Monday, March 12, 2012

Faking Faith by Josie Bloss


I read Faking Faith by Josie Bloss last night. It's an interesting book, to be sure.

When Dylan becomes a social outcast due to a bad breakup, a viral video, and a sexting scandal, she starts spending a lot of time on the Internet . . . but it's not what you might expect. Dylan becomes obsessed with blogs of homeschooled fundamentalist Christian girls -- the kind who live a quasi-Amish lifestyle, with farms and big families and lots of domestic stories to relate. For months, Dylan reads the blogs . . . then she starts to comment occasionally . . . then she creates her own blogging persona, "Faith." And eventually, Dylan contacts Abigail, one of the most popular bloggers in her new-found community, and arranges for "Faith" to come visit. At Abigail's home, Dylan meets Abigail's family -- a host of cute younger siblings, a homey mother, a controlling father, and Asher, Abigail's handsome, troubled older brother. Abigail's life is pretty much what Dylan had been expecting -- but there are a few dark undertones as well.
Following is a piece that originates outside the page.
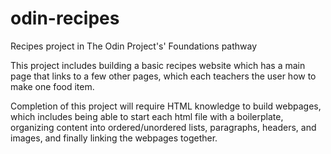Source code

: # odin-recipes
Recipes project in The Odin Project's' Foundations pathway

This project includes building a basic recipes website which has a main page that links to a few other pages, which each teachers the user how to make one food item. 

Completion of this project will require HTML knowledge to build webpages, which includes being able to start each html file with a boilerplate, organizing content into ordered/unordered lists, paragraphs, headers, and images, and finally linking the webpages together.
The string of bad choices that Dylan makes in the first half of this book is really quite epic -- everything from sending naked pictures to her scummy boyfriend, to lying to her parents and setting up a visit to people she met online.  The author does a good job of making Dylan's character sympathetic in spite of all of this.

I'm a little intrigued by the blogging community that Dylan stumbles across -- a group so conservative, it makes the conservatives that I know seem mainstream. Hopefully, nobody will come away from this book thinking that all conservative Christians share Abigail's family's views! On the other hand, I like the fact that Dylan finds certain things about Abigail's lifestyle appealing -- and I appreciate the fact that Dylan isn't able to swoop in and solve all of the problems she encounters in Abigail's world. From her experience at Abigail's, Dylan takes away a few lessons about the power of forgiveness and the importance of knowing what you believe. There really is a sense that both Dylan and Abigail have grown over the course of the novel, but that they still have some growing left to do, which makes for a nice, realistic ending.